INFORMATION SUPPLIED Start Marker

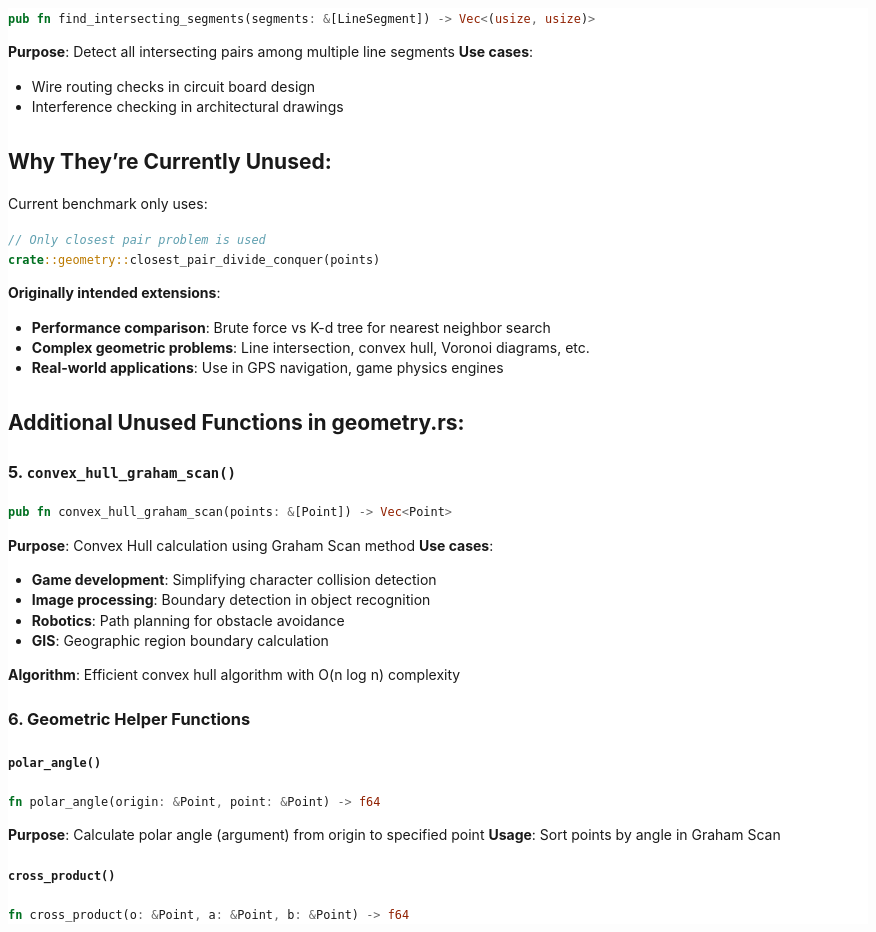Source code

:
 ```rust
pub fn find_intersecting_segments(segments: &[LineSegment]) -> Vec<(usize, usize)>
```

**Purpose**: Detect all intersecting pairs among multiple line segments
**Use cases**:

- Wire routing checks in circuit board design
- Interference checking in architectural drawings

## Why They’re Currently Unused:

Current benchmark only uses:

```rust
// Only closest pair problem is used
crate::geometry::closest_pair_divide_conquer(points)
```

**Originally intended extensions**:

- **Performance comparison**: Brute force vs K-d tree for nearest neighbor search
- **Complex geometric problems**: Line intersection, convex hull, Voronoi diagrams, etc.
- **Real-world applications**: Use in GPS navigation, game physics engines

## Additional Unused Functions in geometry.rs:

### 5. **`convex_hull_graham_scan()`**

```rust
pub fn convex_hull_graham_scan(points: &[Point]) -> Vec<Point>
```

**Purpose**: Convex Hull calculation using Graham Scan method
**Use cases**:

- **Game development**: Simplifying character collision detection
- **Image processing**: Boundary detection in object recognition
- **Robotics**: Path planning for obstacle avoidance
- **GIS**: Geographic region boundary calculation

**Algorithm**: Efficient convex hull algorithm with O(n log n) complexity

### 6. **Geometric Helper Functions**

#### **`polar_angle()`**

```rust
fn polar_angle(origin: &Point, point: &Point) -> f64
```

**Purpose**: Calculate polar angle (argument) from origin to specified point
**Usage**: Sort points by angle in Graham Scan

#### **`cross_product()`**

```rust
fn cross_product(o: &Point, a: &Point, b: &Point) -> f64
```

INFORMATION SUPPLIED End Marker

▶ [EXERCISE DESCRIPTION]:
Look through the entries above; copy each line where the string "segments" appears.

▶ [SOLUTION FOR THIS TASK]:
pub fn find_intersecting_segments(segments: &[LineSegment]) -> Vec<(usize, usize)>
**Purpose**: Detect all intersecting pairs among multiple line segments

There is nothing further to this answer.